WHAT THIS TASK INVOLVES: Each line with the word "body" must appear in the answer, copied from the records.

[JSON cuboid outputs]

* * * * *

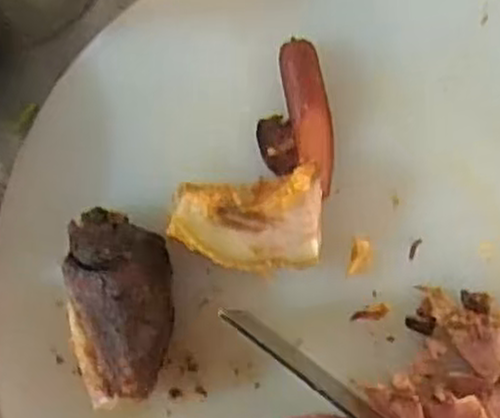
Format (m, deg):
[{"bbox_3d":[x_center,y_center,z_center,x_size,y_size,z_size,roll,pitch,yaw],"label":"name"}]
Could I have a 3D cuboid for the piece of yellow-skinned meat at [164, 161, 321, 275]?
[{"bbox_3d":[-0.001,0.008,0.391,0.077,0.037,0.048,-8,83,5],"label":"piece of yellow-skinned meat"}]

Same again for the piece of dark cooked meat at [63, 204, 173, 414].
[{"bbox_3d":[-0.064,0.047,0.390,0.045,0.047,0.096,-7,83,5],"label":"piece of dark cooked meat"}]

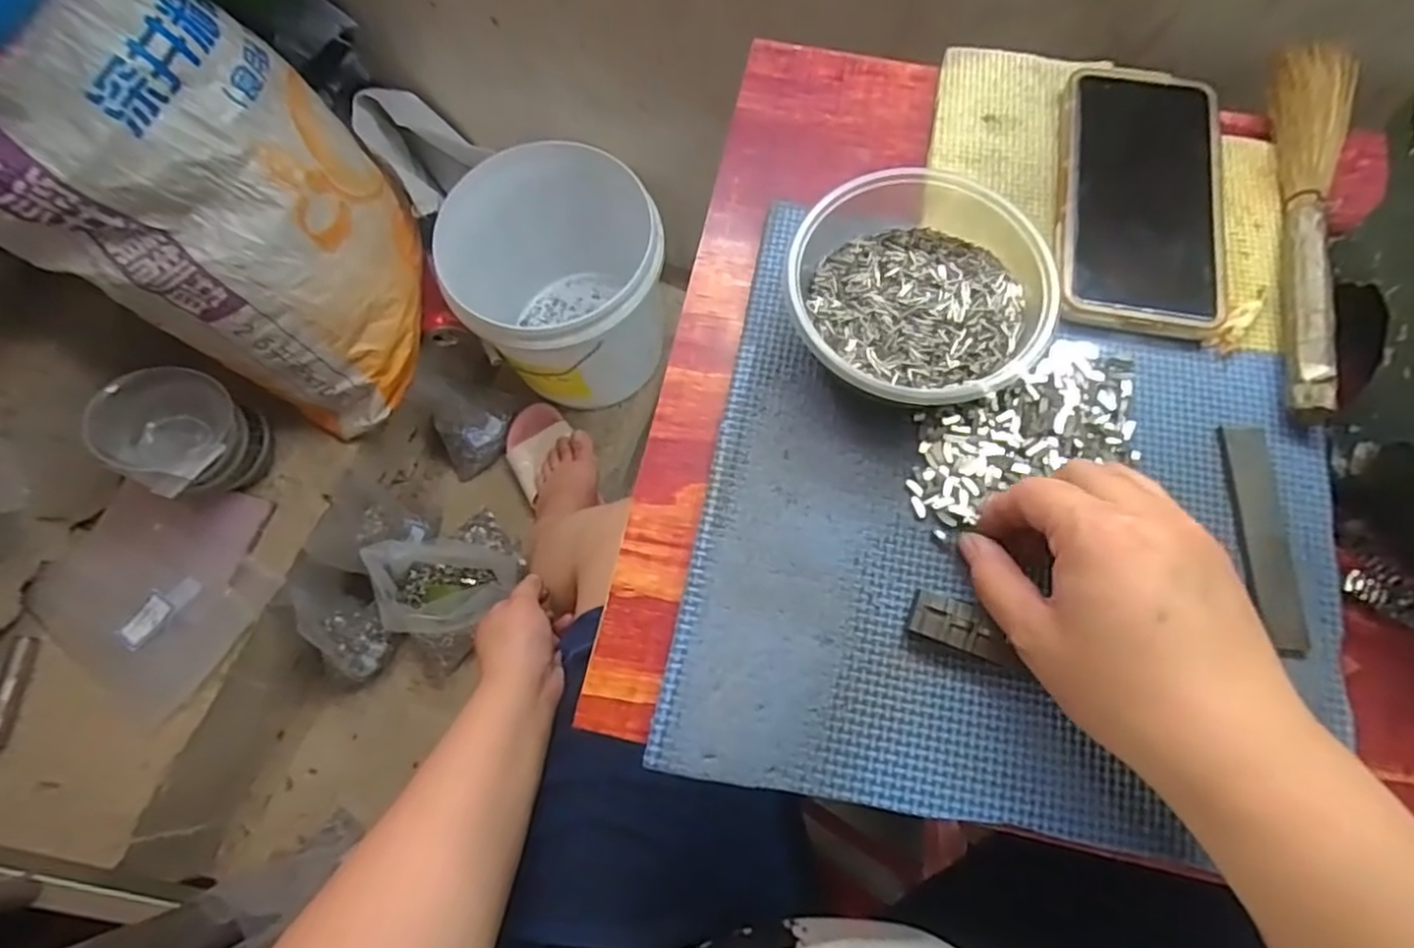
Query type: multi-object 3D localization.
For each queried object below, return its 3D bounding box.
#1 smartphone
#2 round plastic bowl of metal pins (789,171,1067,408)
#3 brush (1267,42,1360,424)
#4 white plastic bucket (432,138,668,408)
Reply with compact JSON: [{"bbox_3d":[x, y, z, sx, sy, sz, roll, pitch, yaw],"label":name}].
[{"bbox_3d":[0.221,-0.145,0.349,0.078,0.005,0.158,11,72,5],"label":"smartphone"},{"bbox_3d":[0.093,-0.081,0.315,0.115,0.046,0.105,0,71,1],"label":"round plastic bowl of metal pins"},{"bbox_3d":[0.299,-0.133,0.341,0.035,0.015,0.230,18,73,7],"label":"brush"},{"bbox_3d":[-0.193,-0.255,0.941,0.272,0.249,0.300,-25,73,-7],"label":"white plastic bucket"}]

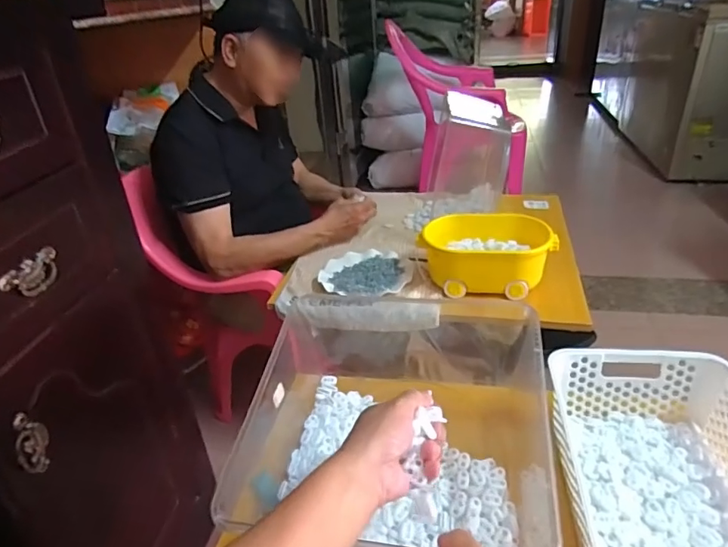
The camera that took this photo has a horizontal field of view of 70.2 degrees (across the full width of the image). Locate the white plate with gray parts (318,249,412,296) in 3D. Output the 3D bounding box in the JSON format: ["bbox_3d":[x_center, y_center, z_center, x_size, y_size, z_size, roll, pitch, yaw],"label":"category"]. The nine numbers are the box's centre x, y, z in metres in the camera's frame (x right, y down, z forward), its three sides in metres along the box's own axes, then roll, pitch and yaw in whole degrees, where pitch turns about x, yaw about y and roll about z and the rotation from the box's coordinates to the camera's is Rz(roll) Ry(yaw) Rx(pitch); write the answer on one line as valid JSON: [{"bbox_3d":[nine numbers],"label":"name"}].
[{"bbox_3d":[0.002,0.003,1.053,0.176,0.025,0.157,-4,29,2],"label":"white plate with gray parts"}]

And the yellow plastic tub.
[{"bbox_3d":[0.232,-0.036,0.987,0.244,0.098,0.155,2,30,12],"label":"yellow plastic tub"}]

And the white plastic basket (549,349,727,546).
[{"bbox_3d":[0.321,0.213,0.535,0.197,0.097,0.298,1,30,11],"label":"white plastic basket"}]

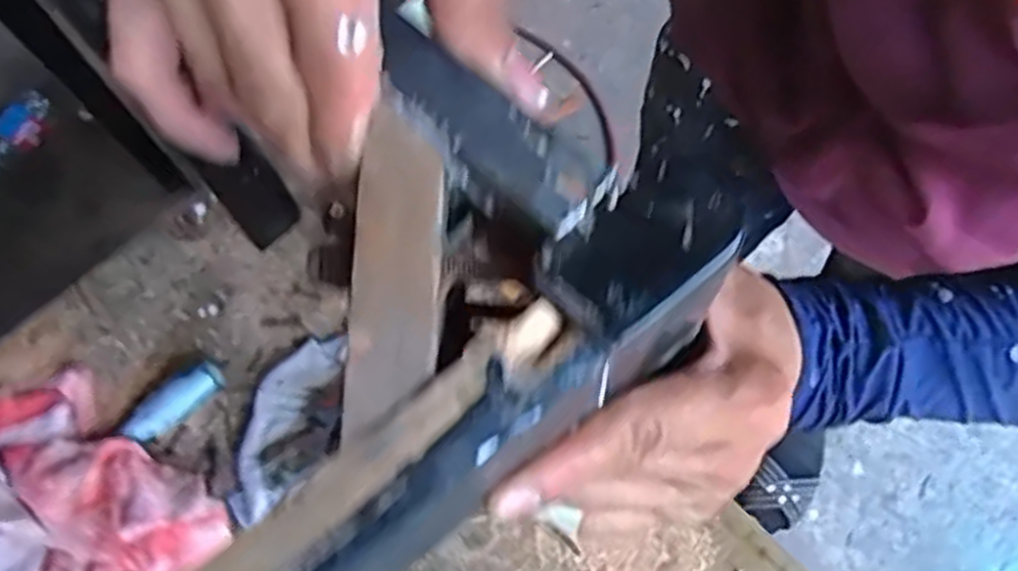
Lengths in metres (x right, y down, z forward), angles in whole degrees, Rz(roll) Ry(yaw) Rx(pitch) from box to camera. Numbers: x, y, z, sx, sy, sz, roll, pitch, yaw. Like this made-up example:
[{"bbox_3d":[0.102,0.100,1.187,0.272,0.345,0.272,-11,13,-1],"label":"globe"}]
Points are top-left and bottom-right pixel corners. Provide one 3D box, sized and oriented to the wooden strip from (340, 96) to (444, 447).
[{"bbox_3d":[-0.029,-0.006,0.199,0.023,0.004,0.086,2,69,0],"label":"wooden strip"}]

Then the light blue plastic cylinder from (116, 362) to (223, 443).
[{"bbox_3d":[-0.267,0.093,0.621,0.083,0.025,0.024,-41,68,-13],"label":"light blue plastic cylinder"}]

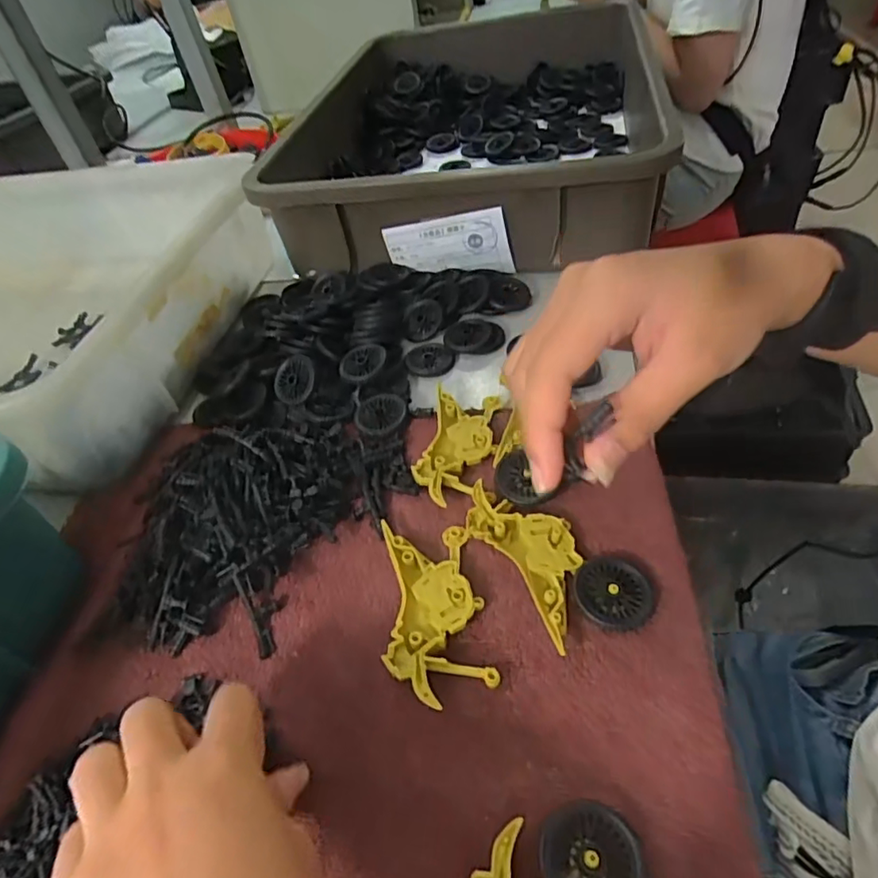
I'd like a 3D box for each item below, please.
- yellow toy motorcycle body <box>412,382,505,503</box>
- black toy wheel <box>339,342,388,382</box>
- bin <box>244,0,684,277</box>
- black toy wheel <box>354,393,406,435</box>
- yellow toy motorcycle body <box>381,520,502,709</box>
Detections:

* * * * *

SOLUTION FOR THIS EXERCISE:
- yellow toy motorcycle body <box>412,382,505,503</box>
- yellow toy motorcycle body <box>381,520,502,709</box>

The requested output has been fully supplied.